Let's use the substitution \(u=y\) and \(v=\frac{dy}{dt}\) for the given equation. Our aim is to rewrite the differential equation in terms of \(u\) and \(v\).

Since we know \(v=\frac{dy}{dt}\), this also means that \(\frac{dv}{dt}=\frac{d^2y}{dt^2}\). Now, we can rewrite the given differential equation: \(\frac{d^2y}{dt^2} + 6\frac{dy}{dt} + 9y = 0 \) as \(\frac{dv}{dt} + 6v + 9u = 0\)

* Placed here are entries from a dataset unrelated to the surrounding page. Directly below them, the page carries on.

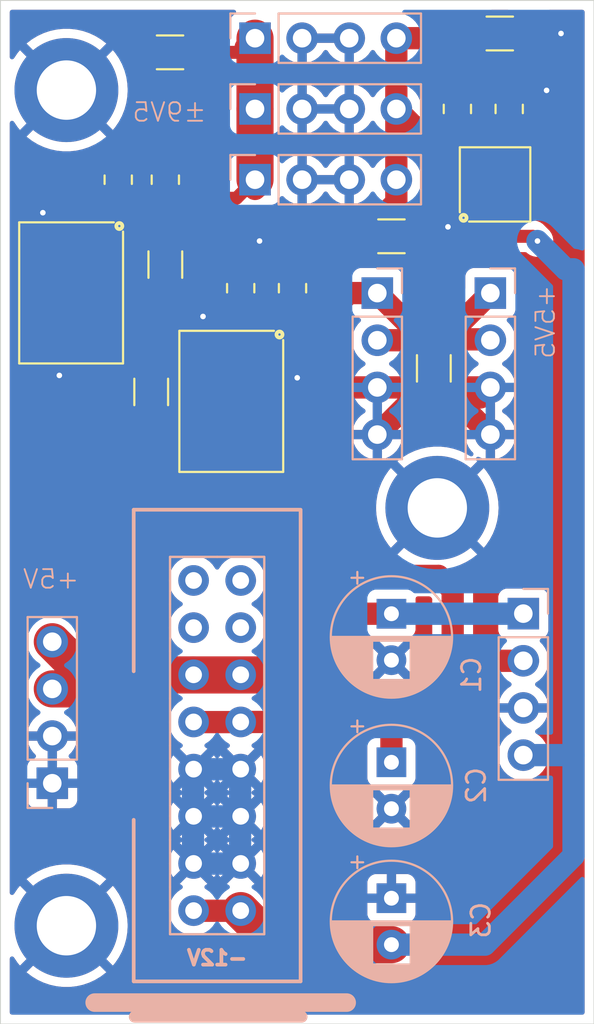
<source format=kicad_pcb>
(kicad_pcb
	(version 20240108)
	(generator "pcbnew")
	(generator_version "8.0")
	(general
		(thickness 1.6)
		(legacy_teardrops no)
	)
	(paper "A4")
	(layers
		(0 "F.Cu" signal)
		(31 "B.Cu" signal)
		(32 "B.Adhes" user "B.Adhesive")
		(33 "F.Adhes" user "F.Adhesive")
		(34 "B.Paste" user)
		(35 "F.Paste" user)
		(36 "B.SilkS" user "B.Silkscreen")
		(37 "F.SilkS" user "F.Silkscreen")
		(38 "B.Mask" user)
		(39 "F.Mask" user)
		(40 "Dwgs.User" user "User.Drawings")
		(41 "Cmts.User" user "User.Comments")
		(42 "Eco1.User" user "User.Eco1")
		(43 "Eco2.User" user "User.Eco2")
		(44 "Edge.Cuts" user)
		(45 "Margin" user)
		(46 "B.CrtYd" user "B.Courtyard")
		(47 "F.CrtYd" user "F.Courtyard")
		(48 "B.Fab" user)
		(49 "F.Fab" user)
		(50 "User.1" user)
		(51 "User.2" user)
		(52 "User.3" user)
		(53 "User.4" user)
		(54 "User.5" user)
		(55 "User.6" user)
		(56 "User.7" user)
		(57 "User.8" user)
		(58 "User.9" user)
	)
	(setup
		(pad_to_mask_clearance 0)
		(allow_soldermask_bridges_in_footprints no)
		(pcbplotparams
			(layerselection 0x00010fc_ffffffff)
			(plot_on_all_layers_selection 0x0000000_00000000)
			(disableapertmacros no)
			(usegerberextensions no)
			(usegerberattributes yes)
			(usegerberadvancedattributes yes)
			(creategerberjobfile yes)
			(dashed_line_dash_ratio 12.000000)
			(dashed_line_gap_ratio 3.000000)
			(svgprecision 4)
			(plotframeref no)
			(viasonmask no)
			(mode 1)
			(useauxorigin no)
			(hpglpennumber 1)
			(hpglpenspeed 20)
			(hpglpendiameter 15.000000)
			(pdf_front_fp_property_popups yes)
			(pdf_back_fp_property_popups yes)
			(dxfpolygonmode yes)
			(dxfimperialunits yes)
			(dxfusepcbnewfont yes)
			(psnegative no)
			(psa4output no)
			(plotreference yes)
			(plotvalue yes)
			(plotfptext yes)
			(plotinvisibletext no)
			(sketchpadsonfab no)
			(subtractmaskfromsilk no)
			(outputformat 1)
			(mirror no)
			(drillshape 1)
			(scaleselection 1)
			(outputdirectory "")
		)
	)
	(net 0 "")
	(net 1 "unconnected-(J1-P2-Pad2)")
	(net 2 "unconnected-(J1-P4-Pad4)")
	(net 3 "unconnected-(J1-P3-Pad3)")
	(net 4 "unconnected-(J1-P1-Pad1)")
	(net 5 "-12V")
	(net 6 "+5V")
	(net 7 "GND")
	(net 8 "+12V")
	(net 9 "Net-(U3-BYP)")
	(net 10 "Net-(U1-BYP)")
	(net 11 "Net-(U2-BYP)")
	(net 12 "5V5")
	(net 13 "-9V5")
	(net 14 "+9V5")
	(net 15 "/adj3")
	(net 16 "/adj2")
	(net 17 "/adj1")
	(footprint "Capacitor_SMD:C_1206_3216Metric_Pad1.33x1.80mm_HandSolder" (layer "F.Cu") (at 115.062 122.174 180))
	(footprint "Resistor_SMD:R_0805_2012Metric_Pad1.20x1.40mm_HandSolder" (layer "F.Cu") (at 109.728 124.968 90))
	(footprint "MountingHole:MountingHole_3.2mm_M3_DIN965_Pad" (layer "F.Cu") (at 97.536 159.3))
	(footprint "PCM_Package_SO_AKL:SO-8_3.9x4.9mm_P1.27mm" (layer "F.Cu") (at 106.426 131.064 -90))
	(footprint "Capacitor_SMD:C_1206_3216Metric_Pad1.33x1.80mm_HandSolder" (layer "F.Cu") (at 103.124 112.268 180))
	(footprint "Capacitor_SMD:C_1206_3216Metric_Pad1.33x1.80mm_HandSolder" (layer "F.Cu") (at 102.108 130.556 90))
	(footprint "Resistor_SMD:R_0805_2012Metric_Pad1.20x1.40mm_HandSolder" (layer "F.Cu") (at 100.33 119.126 90))
	(footprint "Resistor_SMD:R_0805_2012Metric_Pad1.20x1.40mm_HandSolder" (layer "F.Cu") (at 106.934 124.968 90))
	(footprint "MountingHole:MountingHole_3.2mm_M3_DIN965_Pad" (layer "F.Cu") (at 117.536 136.8))
	(footprint "Resistor_SMD:R_0805_2012Metric_Pad1.20x1.40mm_HandSolder" (layer "F.Cu") (at 102.87 119.126 90))
	(footprint "MountingHole:MountingHole_3.2mm_M3_DIN965_Pad" (layer "F.Cu") (at 97.536 114.3))
	(footprint "Capacitor_SMD:C_1206_3216Metric_Pad1.33x1.80mm_HandSolder" (layer "F.Cu") (at 117.348 129.286 -90))
	(footprint "Capacitor_SMD:C_1206_3216Metric_Pad1.33x1.80mm_HandSolder" (layer "F.Cu") (at 102.87 123.698 -90))
	(footprint "Resistor_SMD:R_0805_2012Metric_Pad1.20x1.40mm_HandSolder" (layer "F.Cu") (at 118.618 115.316 90))
	(footprint "Resistor_SMD:R_0805_2012Metric_Pad1.20x1.40mm_HandSolder" (layer "F.Cu") (at 121.412 115.316 90))
	(footprint "PCM_Package_SO_AKL:SO-8_3.9x4.9mm_P1.27mm" (layer "F.Cu") (at 97.79 125.222 -90))
	(footprint "Capacitor_SMD:C_1206_3216Metric_Pad1.33x1.80mm_HandSolder" (layer "F.Cu") (at 120.904 111.252))
	(footprint "PCM_Package_TO_SOT_SMD_AKL:SOT-23-5" (layer "F.Cu") (at 120.65 119.38 90))
	(footprint "Capacitor_THT:CP_Radial_D6.3mm_P2.50mm" (layer "B.Cu") (at 115.062 157.819621 -90))
	(footprint "PCM_4ms_Connector:Pins_2x08_2.54mm_TH_EuroPower_Shrouded_reducedsilk" (layer "B.Cu") (at 105.664 149.598 180))
	(footprint "Connector_PinHeader_2.54mm:PinHeader_1x04_P2.54mm_Vertical" (layer "B.Cu") (at 122.174 142.494 180))
	(footprint "Connector_PinHeader_2.54mm:PinHeader_1x04_P2.54mm_Vertical" (layer "B.Cu") (at 107.706 115.316 -90))
	(footprint "Connector_PinHeader_2.54mm:PinHeader_1x04_P2.54mm_Vertical" (layer "B.Cu") (at 120.396 125.232 180))
	(footprint "Capacitor_THT:CP_Radial_D6.3mm_P2.50mm" (layer "B.Cu") (at 115.062 142.5 -90))
	(footprint "Connector_PinHeader_2.54mm:PinHeader_1x04_P2.54mm_Vertical"
		(layer "B.Cu")
		(uuid "ba5bc3ec-1130-48e2-9c6e-7962bb93bfa1")
		(at 96.774 151.628)
		(descr "Through hole straight pin header, 1x04, 2.54mm pitch, single row")
		(tags "Through hole pin header THT 1x04 2.54mm single row")
		(property "Reference" "J7"
			(at 0 2.33 0)
			(layer "B.SilkS")
			(hide yes)
			(uuid "5e4aefd9-301d-4ae4-9d17-ba19eb8bdf13")
			(effects
				(font
					(size 1 1)
					(thickness 0.15)
				)
				(justify mirror)
			)
		)
		(property "Value" "Conn_01x04_Pin"
			(at 0 -9.95 0)
			(layer "B.Fab")
			(hide yes)
			(uuid "5ce38038-faf3-491f-ad12-ddd8d37e55bd")
			(effects
				(font
					(size 1 1)
					(thickness 0.15)
				)
				(justify mirror)
			)
		)
		(property "Footprint" "Connector_PinHeader_2.54mm:PinHeader_1x04_P2.54mm_Vertical"
			(at 0 0 180)
			(unlocked yes)
			(layer "B.Fab")
			(hide yes)
			(uuid "4de9e0b5-76aa-4b42-9d7e-e07563ec2be0")
			(effects
				(font
					(size 1.27 1.27)
					(thickness 0.15)
				)
				(justify mirror)
			)
		)
		(property "Datasheet" ""
			(at 0 0 180)
			(unlocked yes)
			(layer "B.Fab")
			(hide yes)
			(uuid "7a56c7ef-fe1c-4020-a18f-35e35613958b")
			(effects
				(font
					(size 1.27 1.27)
					(thickness 0.15)
				)
				(justify mirror)
			)
		)
		(property "Description" "Generic connector, single row, 01x04, script generated"
			(at 0 0 180)
			(unlocked yes)
			(layer "B.Fab")
			(hide yes)
			(uuid "5b794384-44b0-4e16-b495-568d42241e9e")
			(effects
				(font
					(size 1.27 1.27)
					(thickness 0.15)
				)
				(justify mirror)
			)
		)
		(property ki_fp_filters "Connector*:*_1x??_*")
		(path "/72ad77dc-6f6f-4823-a060-d9635ad6b662")
		(sheetname "Root")
		(sheetfile "power.kicad_sch")
		(attr through_hole)
		(fp_line
			(start -1.33 -8.95)
			(end -
... [286829 chars truncated]
</source>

Now we can write the first-order system by finding the corresponding differential equations for \(u\) and \(v\). We have: 1. \(\frac{du}{dt} = v\) (since by definition \(u = y\), from the substitution rule) 2. Rearrange \( \frac{dv}{dt} + 6v + 9u = 0\) to get \(\frac{dv}{dt} = -6v - 9u\) Thus, we have the first-order system: \(\begin{cases} \frac{du}{dt} = v \\ \frac{dv}{dt} = -6v - 9u \end{cases}\)

Now that we have the first-order system, let’s analyze the phase portrait. To do this, we will look at the nullclines, which are the curves in the \(u-v\) plane where the derivatives are zero. 1. When \(\frac{du}{dt} = 0\), we have \(v = 0\). This means our u-nullcline is a horizontal line through the v-axis at v=0. 2. When \(\frac{dv}{dt} = 0\), we have \(-6v - 9u = 0\), which simplifies to \(v = -\frac{3}{2}u\). This is our v-nullcline, which is a line passing through the origin with a slope of -3/2. By analyzing the slopes of the first-order differential equations in each of the four regions separated by the nullclines, we can determine the direction field and the behavior of the trajectories. Combining this information, we can sketch the phase portrait of the system. For this particular system, it turns out the origin (0,0) is a stable node, and all trajectories tend towards it in the long run.